For a movie about scandalous real-life mavericks, Vita & Virginia is too tame by half. Based on a 1992 epistolary stage two-hander by Eileen Atkins, who co-wrote the screenplay with director Chanya Button, the film tracks the unconventional extramarital love affair between free-spirited socialite-writer Vita Sackville-West (Gemma Arterton) and the literary pioneer Virginia Woolf (Elizabeth Debicki) through 1920s London. The film – now in theaters as well as online – is easy on the eyes and boasts a fine cast. It is also stodgy and studied to the point of being a still life.
Essentially it’s a story of opposites attracting – the run-up, the point of impact and the aftermath. There’s fearless, fickle, sexually fluid Vita, whose colorful period clothes are as vivid as the periodic bursts of purple dialogue, such as a mention of women’s “velvet curves.” And there’s Virginia, brilliant, vulnerable and buttoned-up. She all but fades into the background in her drab blues and grays. This affair can’t end well, someone observes. Perhaps. But it does lead to Woolf’s game-changing novel “Orlando.”
While events unfold a century ago, the women’s open marriages smack of today. That’s underscored by a contemporary electronic and synth-heavy soundtrack that adds a time-leaping quality as well as flickers of energy. The movie needs it, amid all of the meaningful glances, moist eyes and carefully set tables and composed bowls of fruit. It’s a relief when jolts of droll humor drop in. “You do like to have your cakes and eat them too – so many cakes,” Vita’s husband not-so-gently teases. Zing!
Taking a cue from the play told through letters, the movie frequently shows pens scratching and typewriters clacking before the titular characters face the camera, gazes fixed, to intently pour out what’s in their missives to each other – and, effectively, to us. Twenty-five years after the Off Broadway production with Atkins as Vita opposite Vanessa Redgrave as Virginia, this device now summons close-up confessionals from reality TV. Similarly, the handling of Virginia’s troubled mental state is hit and miss.
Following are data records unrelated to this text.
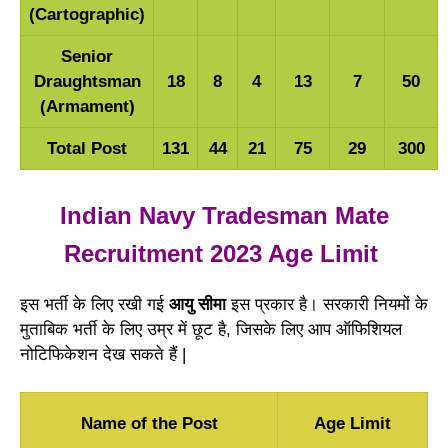
(Cartographic)
Senior
Draughtsman
18
8
4
13
7
50
(Armament)
Total Post
131
44
21
75
29
300
Indian Navy Tradesman Mate
Recruitment 2023 Age Limit
इस भर्ती के लिए रखी गई
आयु सीमा
इस प्रकार है। सरकारी नियमों के
मुताबिक भर्ती के लिए उम्र में छूट है, जिसके लिए आप ऑफिशियल
नोटिफिकेशन देख सकते हैं |
Name of the Post
Age Limit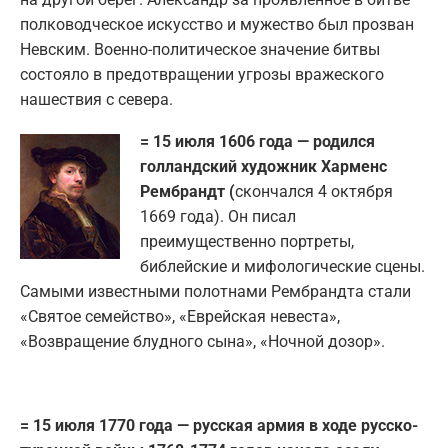
полководческое искусство и мужество был прозван
Невским. Военно-политическое значение битвы
состояло в предотвращении угрозы вражеского
нашествия с севера.
= 15 июля 1606 года — родился
голландский художник Харменс
Рембрандт (
скончался 4 октября
1669 года). Он писал
преимущественно портреты,
библейские и мифологические сцены.
Самыми известными полотнами Рембрандта стали
«Святое семейство», «Еврейская невеста»,
«Возвращение блудного сына», «Ночной дозор».
= 15 июля 1770 года — русская армия в ходе русско-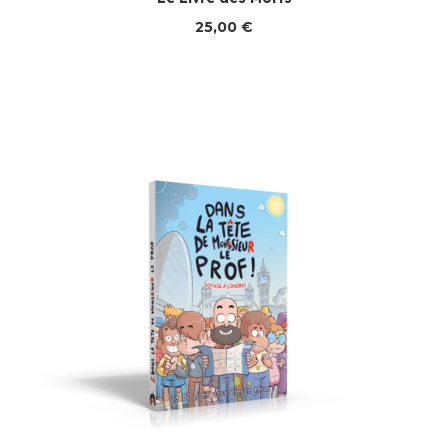
25,00
€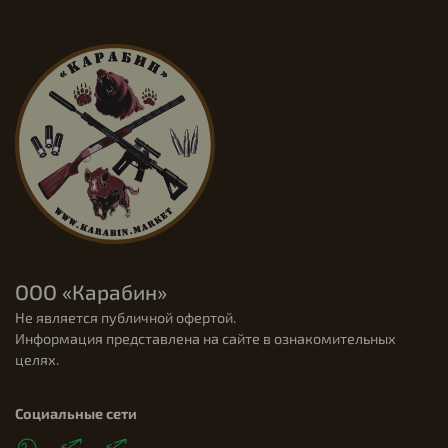
ООО «Карабин»
Не является публичной офертой.
Информация представлена на сайте в ознакомительных
целях.
Социальные сети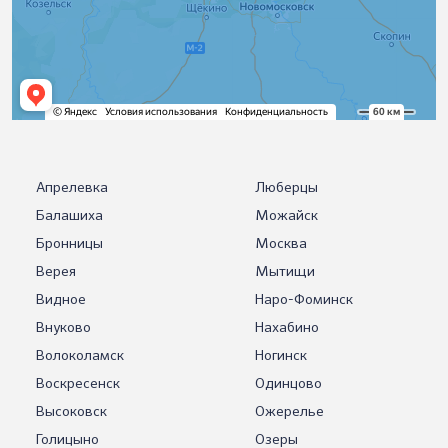
Апрелевка
Люберцы
Балашиха
Можайск
Бронницы
Москва
Верея
Мытищи
Видное
Наро-Фоминск
Внуково
Нахабино
Волоколамск
Ногинск
Воскресенск
Одинцово
Высоковск
Ожерелье
Голицыно
Озеры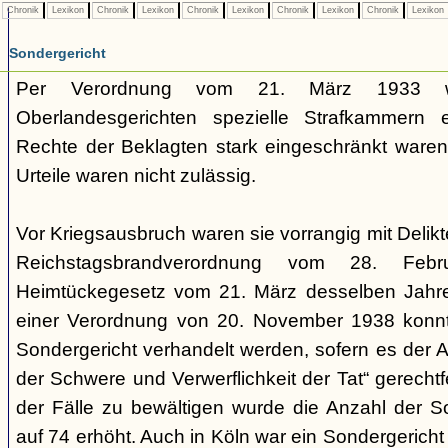
Chronik
Lexikon
Chronik
Lexikon
Chronik
Lexikon
Chronik
Lexikon
Chronik
Lexikon
Sondergericht
Per Verordnung vom 21. März 1933 
Oberlandesgerichten spezielle Strafkammern e
Rechte der Beklagten stark eingeschränkt waren.
Urteile waren nicht zulässig.
Vor Kriegsausbruch waren sie vorrangig mit Deli
Reichstagsbrandverordnung vom 28. Fe
Heimtückegesetz vom 21. März desselben Jahres
einer Verordnung von 20. November 1938 konnte
Sondergericht verhandelt werden, sofern es der 
der Schwere und Verwerflichkeit der Tat“ gerechtf
der Fälle zu bewältigen wurde die Anzahl der 
auf 74 erhöht. Auch in Köln war ein Sondergericht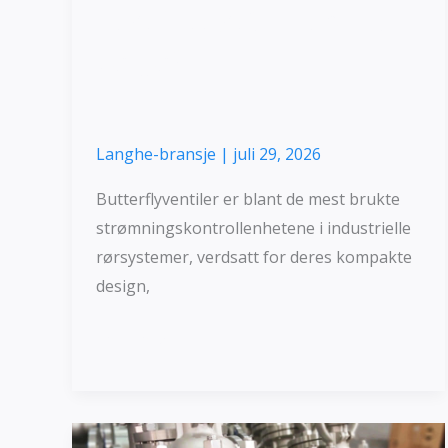
rustfritt stål: Hvordan
velge?
Langhe-bransje
|
juli 29, 2026
Butterflyventiler er blant de mest brukte
strømningskontrollenhetene i industrielle
rørsystemer, verdsatt for deres kompakte
design,
Les mer »
Viktige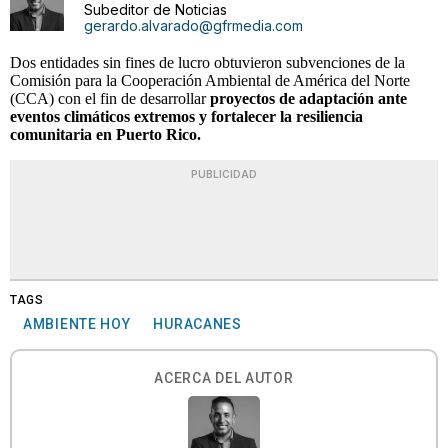
Subeditor de Noticias
gerardo.alvarado@gfrmedia.com
Dos entidades sin fines de lucro obtuvieron subvenciones de la
Comisión para la Cooperación Ambiental de América del Norte
(CCA) con el fin de desarrollar
proyectos de adaptación ante
eventos climáticos extremos y fortalecer la resiliencia
comunitaria en Puerto Rico.
PUBLICIDAD
TAGS
AMBIENTE HOY
HURACANES
ACERCA DEL AUTOR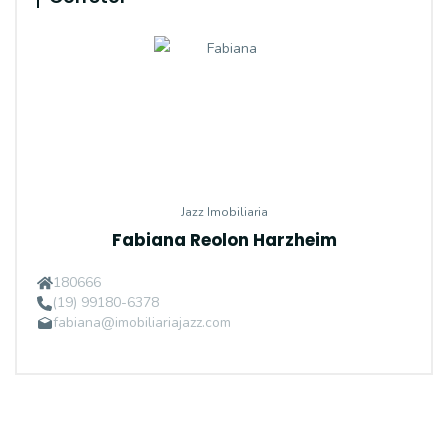
Jazz Imobiliaria
Fabiana Reolon Harzheim
180666
(19) 99180-6378
fabiana@imobiliariajazz.com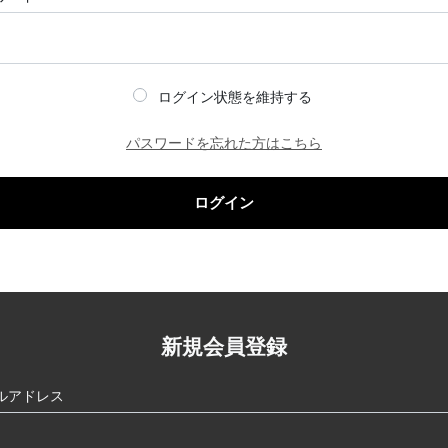
ログイン状態を維持する
パスワードを忘れた方はこちら
ログイン
新規会員登録
ルアドレス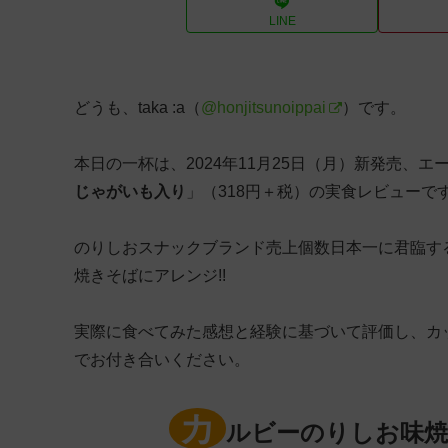
LINE
どうも、taka :a（
@honjitsunoippai
）です。
本日の一杯は、2024年11月25日（月）新発売、
じゃがいも入り
」（318円＋税）の実食レビューで
のりしおスナックブランド売上個数日本一に君臨す
焼きそばにアレンジ!!
実際に食べてみた感想と経験に基づいて評価し、カ
でお付き合いください。
カ
ルビーのりしお味焼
Case in point: When the unsteady “Mrs. Dalloway” novelist imagines crows swooping and pecking at her, it’s The Birds all over again.
Through it all, the cast is focused and persuasive. Rupert Penry-Jones as Harold Nicolson, Vita’s diplomat husband, and Peter Ferdinando as Leonard Woolf, Virginia’s protective spouse, create sympathetic portraits. Isabella Rossellini pops in briefly to growl and scowl as Lady Sackville, Vita’s disapproving mother, who’s not above insinuating that her daughter is “a promiscuous exhibitionist.” And most importantly, Arterton and Debicki deliver rich star turns. Not long into the film, Harold tells Vita that Virginia “sounds like rather hard work.” The movie isn’t a labor, but it’s not so satisfying either.